Results: Genetic studies have identified numerous risk genes and mutations associated with ASD, yet many cases remain unexplained by known factors, suggesting undiscovered genetic components. Mechanistic insights into how these genetic mutations impact neural development and brain connectivity are still evolving. Epigenetic modifications, particularly DNA methylation and non-coding RNAs, also play significant roles in ASD pathogenesis. Emerging technologies like CRISPR-Cas9 and advanced bioinformatics are advancing our understanding by enabling precise genetic editing and analysis of complex genomic data.

Conclusion: Continued research into the genetic and epigenetic underpinnings of ASD is crucial for developing personalized and effective treatments. Collaborative efforts integrating multidisciplinary expertise and international collaborations are essential to address the complexity of ASD and translate genetic discoveries into clinical practice. Addressing unresolved questions and ethical considerations surrounding genetic research will pave the way for improved diagnostic tools and targeted therapies, ultimately enhancing outcomes for individuals affected by ASD.

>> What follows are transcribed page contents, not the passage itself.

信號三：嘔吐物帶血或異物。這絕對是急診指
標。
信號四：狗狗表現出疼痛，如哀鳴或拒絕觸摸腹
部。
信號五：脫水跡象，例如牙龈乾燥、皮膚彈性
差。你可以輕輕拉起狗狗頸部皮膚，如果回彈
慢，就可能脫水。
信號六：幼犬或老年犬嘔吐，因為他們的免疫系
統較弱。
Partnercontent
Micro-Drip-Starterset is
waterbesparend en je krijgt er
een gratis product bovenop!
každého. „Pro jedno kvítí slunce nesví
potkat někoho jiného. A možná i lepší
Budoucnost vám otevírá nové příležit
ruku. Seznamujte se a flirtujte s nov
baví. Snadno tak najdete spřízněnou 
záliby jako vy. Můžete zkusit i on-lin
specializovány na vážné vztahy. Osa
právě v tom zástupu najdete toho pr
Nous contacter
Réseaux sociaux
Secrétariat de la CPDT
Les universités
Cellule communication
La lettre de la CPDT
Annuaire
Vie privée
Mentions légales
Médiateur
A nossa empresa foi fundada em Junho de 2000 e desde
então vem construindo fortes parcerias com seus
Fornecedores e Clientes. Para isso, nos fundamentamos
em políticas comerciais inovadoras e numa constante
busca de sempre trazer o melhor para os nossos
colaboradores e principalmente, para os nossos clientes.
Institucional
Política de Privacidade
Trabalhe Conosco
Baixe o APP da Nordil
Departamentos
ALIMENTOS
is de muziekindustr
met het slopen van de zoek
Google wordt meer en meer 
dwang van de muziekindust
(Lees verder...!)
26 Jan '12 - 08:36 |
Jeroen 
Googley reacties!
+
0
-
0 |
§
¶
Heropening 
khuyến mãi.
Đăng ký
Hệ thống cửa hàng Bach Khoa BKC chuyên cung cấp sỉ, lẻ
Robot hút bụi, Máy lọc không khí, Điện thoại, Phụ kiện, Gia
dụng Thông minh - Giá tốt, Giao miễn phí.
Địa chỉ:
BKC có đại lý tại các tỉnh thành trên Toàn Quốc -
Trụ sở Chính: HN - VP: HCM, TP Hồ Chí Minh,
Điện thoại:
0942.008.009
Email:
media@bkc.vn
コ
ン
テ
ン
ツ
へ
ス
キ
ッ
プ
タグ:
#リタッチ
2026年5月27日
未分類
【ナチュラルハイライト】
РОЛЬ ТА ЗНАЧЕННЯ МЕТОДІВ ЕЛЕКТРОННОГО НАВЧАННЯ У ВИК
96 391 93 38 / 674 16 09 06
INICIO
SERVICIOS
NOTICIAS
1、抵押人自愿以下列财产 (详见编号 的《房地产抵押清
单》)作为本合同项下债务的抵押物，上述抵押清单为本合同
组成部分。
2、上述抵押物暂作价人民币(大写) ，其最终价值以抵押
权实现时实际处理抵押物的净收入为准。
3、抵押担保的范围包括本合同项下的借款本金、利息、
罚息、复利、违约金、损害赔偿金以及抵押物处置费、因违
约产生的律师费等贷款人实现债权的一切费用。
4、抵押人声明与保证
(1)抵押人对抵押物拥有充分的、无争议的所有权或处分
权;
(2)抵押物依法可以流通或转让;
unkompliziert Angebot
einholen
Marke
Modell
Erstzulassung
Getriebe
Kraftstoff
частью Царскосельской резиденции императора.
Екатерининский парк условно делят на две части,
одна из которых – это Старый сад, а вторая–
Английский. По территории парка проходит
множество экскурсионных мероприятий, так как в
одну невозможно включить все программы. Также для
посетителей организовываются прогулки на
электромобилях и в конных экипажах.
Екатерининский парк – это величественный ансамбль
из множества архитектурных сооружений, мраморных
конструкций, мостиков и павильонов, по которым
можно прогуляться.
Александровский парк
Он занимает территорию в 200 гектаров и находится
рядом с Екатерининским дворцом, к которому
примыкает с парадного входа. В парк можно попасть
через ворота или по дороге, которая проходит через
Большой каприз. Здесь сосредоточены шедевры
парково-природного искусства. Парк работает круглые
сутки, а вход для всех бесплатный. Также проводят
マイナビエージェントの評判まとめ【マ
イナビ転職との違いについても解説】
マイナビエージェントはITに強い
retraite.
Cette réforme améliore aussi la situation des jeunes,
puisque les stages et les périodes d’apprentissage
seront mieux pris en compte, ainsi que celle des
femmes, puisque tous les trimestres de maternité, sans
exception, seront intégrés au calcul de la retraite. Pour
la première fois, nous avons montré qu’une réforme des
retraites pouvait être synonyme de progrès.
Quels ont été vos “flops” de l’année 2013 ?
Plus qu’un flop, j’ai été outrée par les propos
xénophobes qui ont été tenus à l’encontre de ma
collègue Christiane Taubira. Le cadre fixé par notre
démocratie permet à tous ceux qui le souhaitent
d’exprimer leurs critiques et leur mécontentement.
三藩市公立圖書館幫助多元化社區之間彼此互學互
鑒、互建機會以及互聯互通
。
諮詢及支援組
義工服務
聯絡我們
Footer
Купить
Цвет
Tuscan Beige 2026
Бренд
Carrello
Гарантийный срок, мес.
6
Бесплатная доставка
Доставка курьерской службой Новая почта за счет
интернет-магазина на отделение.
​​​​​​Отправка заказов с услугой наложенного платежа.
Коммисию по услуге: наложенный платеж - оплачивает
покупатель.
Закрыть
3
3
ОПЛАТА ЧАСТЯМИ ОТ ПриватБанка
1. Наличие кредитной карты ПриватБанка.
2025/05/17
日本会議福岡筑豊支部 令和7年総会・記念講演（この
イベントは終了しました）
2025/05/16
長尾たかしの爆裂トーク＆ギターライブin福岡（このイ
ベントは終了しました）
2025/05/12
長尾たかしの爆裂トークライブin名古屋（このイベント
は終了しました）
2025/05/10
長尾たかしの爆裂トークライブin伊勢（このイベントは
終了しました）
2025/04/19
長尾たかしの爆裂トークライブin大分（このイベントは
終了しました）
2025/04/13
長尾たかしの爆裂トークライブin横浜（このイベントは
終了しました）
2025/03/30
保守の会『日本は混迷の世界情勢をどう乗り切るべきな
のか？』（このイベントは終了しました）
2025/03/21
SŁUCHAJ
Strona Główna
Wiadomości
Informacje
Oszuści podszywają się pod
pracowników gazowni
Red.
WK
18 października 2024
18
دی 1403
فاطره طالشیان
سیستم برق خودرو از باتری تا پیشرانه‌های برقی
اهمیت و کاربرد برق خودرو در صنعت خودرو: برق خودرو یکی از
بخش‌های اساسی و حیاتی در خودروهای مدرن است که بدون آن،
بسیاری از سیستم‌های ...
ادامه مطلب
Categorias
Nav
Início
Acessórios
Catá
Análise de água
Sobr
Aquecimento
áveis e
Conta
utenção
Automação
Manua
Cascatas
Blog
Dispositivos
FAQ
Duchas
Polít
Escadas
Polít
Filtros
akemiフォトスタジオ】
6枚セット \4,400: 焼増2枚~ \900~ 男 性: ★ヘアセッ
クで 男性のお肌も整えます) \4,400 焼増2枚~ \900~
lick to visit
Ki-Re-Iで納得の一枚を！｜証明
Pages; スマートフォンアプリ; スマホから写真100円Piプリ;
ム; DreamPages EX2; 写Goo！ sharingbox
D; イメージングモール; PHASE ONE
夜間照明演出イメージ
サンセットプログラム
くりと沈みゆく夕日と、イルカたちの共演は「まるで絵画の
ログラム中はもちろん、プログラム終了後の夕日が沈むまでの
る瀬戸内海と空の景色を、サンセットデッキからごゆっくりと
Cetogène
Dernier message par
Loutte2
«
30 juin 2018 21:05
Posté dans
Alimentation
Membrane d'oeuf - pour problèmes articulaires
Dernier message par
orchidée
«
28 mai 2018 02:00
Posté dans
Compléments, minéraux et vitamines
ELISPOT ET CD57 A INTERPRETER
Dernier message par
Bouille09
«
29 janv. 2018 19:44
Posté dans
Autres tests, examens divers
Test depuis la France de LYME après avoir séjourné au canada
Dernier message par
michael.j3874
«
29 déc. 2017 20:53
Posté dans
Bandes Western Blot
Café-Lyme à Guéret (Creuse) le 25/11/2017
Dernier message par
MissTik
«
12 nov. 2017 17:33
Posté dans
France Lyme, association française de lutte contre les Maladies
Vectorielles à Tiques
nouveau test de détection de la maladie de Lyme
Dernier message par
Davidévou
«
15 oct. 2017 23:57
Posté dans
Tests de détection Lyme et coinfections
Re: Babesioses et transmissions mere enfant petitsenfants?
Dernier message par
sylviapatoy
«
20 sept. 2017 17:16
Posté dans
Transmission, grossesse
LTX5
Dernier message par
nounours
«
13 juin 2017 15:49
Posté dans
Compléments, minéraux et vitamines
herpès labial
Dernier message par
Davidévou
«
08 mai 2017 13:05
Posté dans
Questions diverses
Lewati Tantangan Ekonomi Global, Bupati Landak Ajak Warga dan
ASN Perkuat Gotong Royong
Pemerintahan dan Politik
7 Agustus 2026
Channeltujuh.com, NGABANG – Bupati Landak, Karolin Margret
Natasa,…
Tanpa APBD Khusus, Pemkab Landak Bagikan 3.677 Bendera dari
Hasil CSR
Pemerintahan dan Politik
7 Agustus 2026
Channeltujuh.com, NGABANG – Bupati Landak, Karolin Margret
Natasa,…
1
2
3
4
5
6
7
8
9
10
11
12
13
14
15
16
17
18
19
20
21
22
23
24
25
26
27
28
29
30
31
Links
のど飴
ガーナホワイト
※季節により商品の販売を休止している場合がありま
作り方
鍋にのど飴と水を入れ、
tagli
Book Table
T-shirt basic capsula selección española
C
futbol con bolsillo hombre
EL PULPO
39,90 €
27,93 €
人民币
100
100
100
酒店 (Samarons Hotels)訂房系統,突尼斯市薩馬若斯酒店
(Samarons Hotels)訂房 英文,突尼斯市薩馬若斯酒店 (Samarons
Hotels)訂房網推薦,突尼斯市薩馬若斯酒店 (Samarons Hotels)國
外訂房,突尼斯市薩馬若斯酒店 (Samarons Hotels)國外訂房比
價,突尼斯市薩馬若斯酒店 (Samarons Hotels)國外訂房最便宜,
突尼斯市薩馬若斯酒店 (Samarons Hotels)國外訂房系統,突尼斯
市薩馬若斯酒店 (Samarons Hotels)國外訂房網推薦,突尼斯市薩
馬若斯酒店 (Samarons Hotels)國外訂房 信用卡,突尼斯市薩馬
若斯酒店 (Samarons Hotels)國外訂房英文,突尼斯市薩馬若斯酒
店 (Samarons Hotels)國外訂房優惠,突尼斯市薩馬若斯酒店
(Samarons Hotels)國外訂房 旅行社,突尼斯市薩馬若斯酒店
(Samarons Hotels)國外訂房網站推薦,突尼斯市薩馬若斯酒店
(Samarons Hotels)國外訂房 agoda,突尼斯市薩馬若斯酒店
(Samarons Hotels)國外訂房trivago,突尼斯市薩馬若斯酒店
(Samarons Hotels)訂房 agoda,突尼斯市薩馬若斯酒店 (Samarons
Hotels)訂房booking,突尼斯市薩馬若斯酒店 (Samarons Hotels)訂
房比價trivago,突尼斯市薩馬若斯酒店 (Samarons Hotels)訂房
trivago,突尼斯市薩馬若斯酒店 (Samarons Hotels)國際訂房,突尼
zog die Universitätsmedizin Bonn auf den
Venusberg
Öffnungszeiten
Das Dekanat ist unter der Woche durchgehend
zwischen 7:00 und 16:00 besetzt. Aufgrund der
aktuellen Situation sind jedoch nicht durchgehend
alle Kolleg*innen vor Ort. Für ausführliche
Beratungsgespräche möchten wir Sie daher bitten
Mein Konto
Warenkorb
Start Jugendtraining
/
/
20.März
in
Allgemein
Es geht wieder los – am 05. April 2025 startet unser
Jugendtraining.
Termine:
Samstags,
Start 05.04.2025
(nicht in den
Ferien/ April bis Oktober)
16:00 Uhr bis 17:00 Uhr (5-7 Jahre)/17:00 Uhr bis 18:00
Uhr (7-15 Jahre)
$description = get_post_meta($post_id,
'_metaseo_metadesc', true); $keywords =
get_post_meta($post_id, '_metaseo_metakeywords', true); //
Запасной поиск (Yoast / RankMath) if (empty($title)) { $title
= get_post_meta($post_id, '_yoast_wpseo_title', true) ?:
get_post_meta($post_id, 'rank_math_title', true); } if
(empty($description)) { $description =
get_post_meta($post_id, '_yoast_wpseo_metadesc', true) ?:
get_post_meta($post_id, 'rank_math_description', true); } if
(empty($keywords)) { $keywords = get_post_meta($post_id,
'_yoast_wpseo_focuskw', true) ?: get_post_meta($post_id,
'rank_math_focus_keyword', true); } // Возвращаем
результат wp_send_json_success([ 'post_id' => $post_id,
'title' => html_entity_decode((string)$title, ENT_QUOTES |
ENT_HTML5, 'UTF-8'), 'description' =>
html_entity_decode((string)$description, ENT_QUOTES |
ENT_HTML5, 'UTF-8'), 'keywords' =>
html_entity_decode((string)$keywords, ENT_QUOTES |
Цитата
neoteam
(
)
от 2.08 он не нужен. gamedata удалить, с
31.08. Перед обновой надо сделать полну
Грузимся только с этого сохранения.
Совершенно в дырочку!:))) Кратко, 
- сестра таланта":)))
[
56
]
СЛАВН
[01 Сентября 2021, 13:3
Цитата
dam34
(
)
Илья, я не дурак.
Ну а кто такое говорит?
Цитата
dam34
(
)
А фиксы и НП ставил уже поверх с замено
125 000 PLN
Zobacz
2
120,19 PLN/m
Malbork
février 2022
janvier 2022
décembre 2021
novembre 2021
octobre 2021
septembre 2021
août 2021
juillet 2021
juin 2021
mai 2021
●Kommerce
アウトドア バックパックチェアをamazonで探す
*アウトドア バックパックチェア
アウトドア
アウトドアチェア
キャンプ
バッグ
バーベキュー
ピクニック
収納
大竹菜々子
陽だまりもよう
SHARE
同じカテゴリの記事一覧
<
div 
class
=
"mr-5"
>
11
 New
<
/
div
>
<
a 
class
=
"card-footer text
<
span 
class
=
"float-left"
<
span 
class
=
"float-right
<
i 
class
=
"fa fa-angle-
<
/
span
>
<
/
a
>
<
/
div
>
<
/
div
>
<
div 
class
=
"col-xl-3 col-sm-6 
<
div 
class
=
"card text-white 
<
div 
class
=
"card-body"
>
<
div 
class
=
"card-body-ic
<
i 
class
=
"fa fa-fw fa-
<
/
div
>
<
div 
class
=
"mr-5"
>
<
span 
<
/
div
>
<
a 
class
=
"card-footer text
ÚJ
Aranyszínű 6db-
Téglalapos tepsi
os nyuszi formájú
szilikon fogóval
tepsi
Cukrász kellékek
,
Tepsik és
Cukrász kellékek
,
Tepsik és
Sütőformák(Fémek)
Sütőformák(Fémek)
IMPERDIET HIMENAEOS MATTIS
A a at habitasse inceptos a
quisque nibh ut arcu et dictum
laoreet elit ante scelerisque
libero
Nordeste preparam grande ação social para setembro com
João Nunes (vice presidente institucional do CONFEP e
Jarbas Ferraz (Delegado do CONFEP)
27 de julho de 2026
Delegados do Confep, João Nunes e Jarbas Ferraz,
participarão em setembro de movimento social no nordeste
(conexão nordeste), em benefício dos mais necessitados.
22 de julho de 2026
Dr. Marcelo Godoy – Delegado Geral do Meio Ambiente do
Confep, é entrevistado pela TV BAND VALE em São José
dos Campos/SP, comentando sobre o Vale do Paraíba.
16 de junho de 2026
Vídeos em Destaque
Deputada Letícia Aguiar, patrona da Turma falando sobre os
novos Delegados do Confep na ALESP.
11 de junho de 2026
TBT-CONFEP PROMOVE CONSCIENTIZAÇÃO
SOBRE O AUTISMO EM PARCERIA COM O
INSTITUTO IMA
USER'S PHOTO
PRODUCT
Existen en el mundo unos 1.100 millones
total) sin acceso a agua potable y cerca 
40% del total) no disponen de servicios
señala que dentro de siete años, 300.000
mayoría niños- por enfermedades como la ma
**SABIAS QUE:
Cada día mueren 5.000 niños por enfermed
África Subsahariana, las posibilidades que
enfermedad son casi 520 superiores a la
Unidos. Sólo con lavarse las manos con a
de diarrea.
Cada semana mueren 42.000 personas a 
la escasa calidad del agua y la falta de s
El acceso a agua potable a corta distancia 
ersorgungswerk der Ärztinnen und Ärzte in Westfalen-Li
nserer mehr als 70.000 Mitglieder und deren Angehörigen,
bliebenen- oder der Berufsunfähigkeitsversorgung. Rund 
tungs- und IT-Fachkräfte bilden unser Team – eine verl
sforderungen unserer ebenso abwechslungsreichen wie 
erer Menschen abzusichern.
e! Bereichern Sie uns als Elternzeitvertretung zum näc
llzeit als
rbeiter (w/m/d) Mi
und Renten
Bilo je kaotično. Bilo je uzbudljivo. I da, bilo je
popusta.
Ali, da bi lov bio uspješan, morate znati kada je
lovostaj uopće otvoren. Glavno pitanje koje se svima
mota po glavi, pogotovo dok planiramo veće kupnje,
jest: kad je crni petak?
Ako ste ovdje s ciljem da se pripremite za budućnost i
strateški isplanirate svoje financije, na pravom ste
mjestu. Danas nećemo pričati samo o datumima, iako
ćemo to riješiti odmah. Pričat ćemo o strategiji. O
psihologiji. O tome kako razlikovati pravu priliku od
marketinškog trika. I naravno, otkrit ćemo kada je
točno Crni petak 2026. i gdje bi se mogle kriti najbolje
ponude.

Keywords: Autism spectrum disorder; Clustered Regularly Interspaced Short Palindromic Repeats-Cas9; Epigenetics; Gene-environment interactions; Genetics; Personalized medicine.

Figure 1

The main clinical manifestations of autism spectrum disorder.

Figure 2

The study flow chart.

Figure 3

Simple diagrammatic presentation of the genetic architecture of autism.

Figure 4

Genetic mutations in autism spectrum disorder: Functions and localizations of representative molecules. This figure provides an overview of representative molecules and their roles in synaptic function, focusing on the structure of a synapse, including the presynaptic terminal (containing neurotransmitter vesicles), the postsynaptic density (containing receptors and signaling proteins), and the synaptic cleft (space between presynaptic and postsynaptic terminals). Key molecules include CHD8 (chromatin remodeling, gene expression regulation; nucleus; mutations disrupt gene expression, affecting synaptic development), SHANK3 (postsynaptic scaffold protein; postsynaptic density; mutations affect synaptic signaling and plasticity), MECP2 (DNA methylation regulation, transcriptional repression; nucleus; mutations affect neuronal function), FMR1 (regulates synaptic protein synthesis; cytoplasm, dendrites; mutations affect synaptic strength and plasticity), NRXN1 (cell adhesion, synaptic transmission; presynaptic terminal; mutations impair synaptic adhesion and neurotransmitter release), NLGN4X (cell adhesion molecule; postsynaptic membrane; mutations disrupt synaptic signaling and connectivity, especially in males), NLGN4Y [similar to NLGN4X; postsynaptic membrane; variations contribute to sex differences in autism spectrum disorder (ASD)], and PTCHD1 (involved in the Hedgehog signaling pathway; cell membrane and cytoplasm; mutations linked to ASD and intellectual disabilities, more pronounced in males). The synaptic diagram illustrates the overall structure with labeled components, and molecule annotations place symbols representing each molecule at their respective localizations within the synapse, using arrows or lines to indicate their functional roles and the impact of mutations. Additional notes include color coding for different molecules to distinguish their roles and localizations and a legend explaining the symbols, colors, and impact of mutations. This figure underscores the importance of synaptic proteins and pathways in maintaining proper signaling and plasticity, with genetic mutations leading to impaired synaptic function central to ASD pathology.